To soothe the senses, Reading offers many parks and playgrounds spread across the borough, as well as riverside walks and beautiful vistas across the Thames. Reading is also a shoppers’ paradise. The town is one of the top retail destinations in the UK, and the Oracle shopping centre on the banks of the River Kennet, with more than 120 retail units, is the region’s premier retail and leisure destination, offering restaurants and cinemas as well as shopping. Reading attracts shoppers from as far afield as Bracknell, Newbury, Royal Windsor and Henley. In addition to the Oracle shopping complex, we have the popular Broad street mall and a large range of major national and international brand stores, with Apple recently announced.

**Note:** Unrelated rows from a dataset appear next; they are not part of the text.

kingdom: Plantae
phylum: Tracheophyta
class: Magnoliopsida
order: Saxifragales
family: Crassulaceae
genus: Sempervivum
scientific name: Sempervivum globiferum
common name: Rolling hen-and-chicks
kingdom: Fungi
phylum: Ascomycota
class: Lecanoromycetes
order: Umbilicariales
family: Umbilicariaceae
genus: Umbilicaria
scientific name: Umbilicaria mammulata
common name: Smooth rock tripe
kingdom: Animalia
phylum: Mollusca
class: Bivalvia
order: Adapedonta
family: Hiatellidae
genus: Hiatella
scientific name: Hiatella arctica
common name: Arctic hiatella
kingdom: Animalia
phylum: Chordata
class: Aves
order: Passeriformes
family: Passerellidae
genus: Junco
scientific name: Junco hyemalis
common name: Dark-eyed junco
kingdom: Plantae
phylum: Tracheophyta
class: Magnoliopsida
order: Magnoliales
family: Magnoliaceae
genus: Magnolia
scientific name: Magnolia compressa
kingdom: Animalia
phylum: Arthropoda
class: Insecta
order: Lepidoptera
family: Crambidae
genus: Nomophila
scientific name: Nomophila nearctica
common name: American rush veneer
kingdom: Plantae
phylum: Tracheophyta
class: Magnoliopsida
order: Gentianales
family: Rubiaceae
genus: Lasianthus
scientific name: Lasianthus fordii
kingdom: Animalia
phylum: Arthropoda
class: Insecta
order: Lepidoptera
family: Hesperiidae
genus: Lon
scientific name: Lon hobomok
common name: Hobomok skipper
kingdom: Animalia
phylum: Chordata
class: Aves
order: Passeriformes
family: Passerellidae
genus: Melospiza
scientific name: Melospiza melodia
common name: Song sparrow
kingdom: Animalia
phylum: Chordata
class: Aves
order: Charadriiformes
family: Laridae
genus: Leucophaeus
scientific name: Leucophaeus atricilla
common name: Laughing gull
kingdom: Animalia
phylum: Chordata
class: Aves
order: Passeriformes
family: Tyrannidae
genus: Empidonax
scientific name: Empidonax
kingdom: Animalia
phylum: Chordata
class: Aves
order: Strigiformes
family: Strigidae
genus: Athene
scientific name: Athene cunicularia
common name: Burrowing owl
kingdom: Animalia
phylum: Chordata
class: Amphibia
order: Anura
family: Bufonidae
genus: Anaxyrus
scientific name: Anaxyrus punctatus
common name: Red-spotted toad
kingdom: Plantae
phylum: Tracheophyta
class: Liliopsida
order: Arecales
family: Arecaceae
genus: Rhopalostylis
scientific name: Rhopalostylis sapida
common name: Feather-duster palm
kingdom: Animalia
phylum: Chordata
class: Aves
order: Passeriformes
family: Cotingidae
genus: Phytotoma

Of course, in keeping with tradition, Reading also operates a farmers’ market and a street market.

For the outside visitor, Reading offers a wide range of accommodation, ranging from chic boutique hotels such as the Forbury and Malmaison and luxury chains such as Hilton and Crown Plaza to high-standard independent guest houses. If the Minister has not yet made plans for his summer holidays, may I recommend a few days in Reading? As well as enjoying our sporting, retail and leisure facilities, he and his family will be able to check out our various museums and enjoy a play or concert at the famous Hexagon theatre. If he comes during the August bank holiday weekend, he will be able to visit the internationally renowned Reading festival, set on the banks of the Thames. I suspect that he is tempted by Reading’s offer. Perhaps he will tell me in his response whether he would like me to reserve some accommodation for him during August.

Mr John Redwood (Wokingham) (Con): I wish my hon. Friend every success. He is making an elegant case for city status for Reading, but will he reassure Wokingham that no extraterritorial demands will be made if Reading gains the honour of being a city?